Large organisations may try to pre-empt the consequences of the legislation. They may therefore seek to put measures in place in order to make the transition to the new legal status smooth over the two year period that they have to comply.
Smaller organisations are more likely to play a game of wait and see, as they may be in two minds over how big a deal this new regulation will be. The cost of assessing their needs may be too high or they may simply take the view that due to the fact that no negative incidents have happened to date, they may as well carry on as they are.
The fact is, businesses will have to spend more money on compliance and governance to ensure their internal processes work like well-oiled machines if they want to avoid any intrusive “looking in” and inspection by the data protection authorities.
Businesses have some areas to consider when deciding how best to tackle the new EU protection law:
- Consent – Businesses will need to ensure that they rely on unambiguous consent when processing personal data, whether this belongs to their customers or employees. Businesses in the consumer sector may be most impacted by this factor and companies will need to scrub their customer databases so that they aren’t holding data without consent. For example, holding onto Mrs. Jones’ data from ten years ago when she bought a pair of socks for Mr. Jones is no longer permissible. Companies’ marketing operational strategies will need to be able to handle requests from customers to purge personal data or even to stop using their data altogether.
- Erasing data (Right to be forgotten) – Businesses are pretty good at personal data collection but how many of them are able to completely erase specific data from their systems? This is going to be a challenge for many organisations as the reality of the Google ‘Right to be forgotten’ case comes to bear on the small business. Perhaps truly anonymising data may be considered by businesses that can afford this.

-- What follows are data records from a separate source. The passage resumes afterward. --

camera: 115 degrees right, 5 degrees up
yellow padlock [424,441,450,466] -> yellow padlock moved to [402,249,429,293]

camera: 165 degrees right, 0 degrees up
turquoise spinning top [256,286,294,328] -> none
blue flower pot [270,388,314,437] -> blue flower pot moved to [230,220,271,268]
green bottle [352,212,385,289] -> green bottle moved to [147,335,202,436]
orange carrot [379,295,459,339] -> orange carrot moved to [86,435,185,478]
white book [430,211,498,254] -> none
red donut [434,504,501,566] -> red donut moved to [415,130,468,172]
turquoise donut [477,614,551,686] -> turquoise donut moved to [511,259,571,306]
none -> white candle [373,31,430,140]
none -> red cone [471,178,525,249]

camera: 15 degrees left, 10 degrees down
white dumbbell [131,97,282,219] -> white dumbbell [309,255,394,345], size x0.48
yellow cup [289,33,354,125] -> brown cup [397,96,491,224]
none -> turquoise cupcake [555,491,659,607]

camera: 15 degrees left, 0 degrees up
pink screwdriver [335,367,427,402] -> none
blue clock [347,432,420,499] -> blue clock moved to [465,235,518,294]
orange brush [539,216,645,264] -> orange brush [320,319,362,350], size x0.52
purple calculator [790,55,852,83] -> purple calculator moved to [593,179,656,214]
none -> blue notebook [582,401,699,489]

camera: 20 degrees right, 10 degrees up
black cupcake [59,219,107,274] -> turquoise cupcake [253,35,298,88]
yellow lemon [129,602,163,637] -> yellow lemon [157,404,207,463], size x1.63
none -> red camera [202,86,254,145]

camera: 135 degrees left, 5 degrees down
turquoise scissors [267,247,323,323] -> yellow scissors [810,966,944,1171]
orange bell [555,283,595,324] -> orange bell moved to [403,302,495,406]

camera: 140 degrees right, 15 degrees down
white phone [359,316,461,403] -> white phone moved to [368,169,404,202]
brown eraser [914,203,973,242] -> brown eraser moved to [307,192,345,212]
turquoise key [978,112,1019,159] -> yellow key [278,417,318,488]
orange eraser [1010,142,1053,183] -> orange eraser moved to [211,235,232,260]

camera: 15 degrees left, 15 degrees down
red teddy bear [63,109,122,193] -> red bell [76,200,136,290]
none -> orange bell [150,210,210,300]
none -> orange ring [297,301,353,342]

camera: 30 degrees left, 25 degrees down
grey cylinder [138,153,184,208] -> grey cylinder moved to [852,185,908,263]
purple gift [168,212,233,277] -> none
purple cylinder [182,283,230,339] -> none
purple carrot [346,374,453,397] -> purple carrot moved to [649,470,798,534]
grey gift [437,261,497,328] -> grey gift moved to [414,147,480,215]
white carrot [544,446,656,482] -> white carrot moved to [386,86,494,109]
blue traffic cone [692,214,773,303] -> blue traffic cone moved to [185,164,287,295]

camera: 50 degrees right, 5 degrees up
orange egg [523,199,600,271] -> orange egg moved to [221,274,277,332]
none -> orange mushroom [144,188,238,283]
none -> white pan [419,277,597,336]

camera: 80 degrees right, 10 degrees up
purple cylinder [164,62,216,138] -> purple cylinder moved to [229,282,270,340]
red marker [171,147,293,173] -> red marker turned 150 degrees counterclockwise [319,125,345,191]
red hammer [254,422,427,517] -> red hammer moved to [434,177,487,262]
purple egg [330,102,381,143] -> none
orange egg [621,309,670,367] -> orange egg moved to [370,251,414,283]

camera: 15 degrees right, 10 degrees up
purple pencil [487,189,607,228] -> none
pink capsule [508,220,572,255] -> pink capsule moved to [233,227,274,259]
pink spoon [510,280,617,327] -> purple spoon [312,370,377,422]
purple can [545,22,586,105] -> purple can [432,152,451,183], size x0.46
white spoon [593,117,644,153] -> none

- Technical and Organisational Measures – The concern here surrounds the security of business systems from uninvited intrusions. Do you have the right controls (whether IT or otherwise) in place to ensure that your customers’ and personnel data records are kept secure? And can you do this for as long as is needed and without the risk of accidental loss? Do you even know why you keep such data – is it simply to comply with the legitimate purpose of processing? Knowing the answer to these questions is one way for businesses to fully prepare their technical and organisational processes for the implementation of the new data protection law.
- Data breach notification – Companies which are also data controllers will be obliged to notify data security breaches to the relevant data protection authority and to the data subject(s) within 72 hours where the breach may result in a high risk to the individual(s). This means companies must ensure they have a robust incident management response procedure in place to ensure they can manage these obligations.
- Enforcement and Fines – If, for any reason, a company breaches the GDPR, the relevant data protection authority may enforce a fine up to €1m or up to 2% of your organisation’s annual turnover.
Businesses should start the process of putting in place compliance and governance teams that can begin looking into the processes and procedures that are likely to be impacted by the introduction of the new GDPR. Regardless of data breaches it is good practice for companies to uphold good governance as this minimises the risk of unexpected breaches.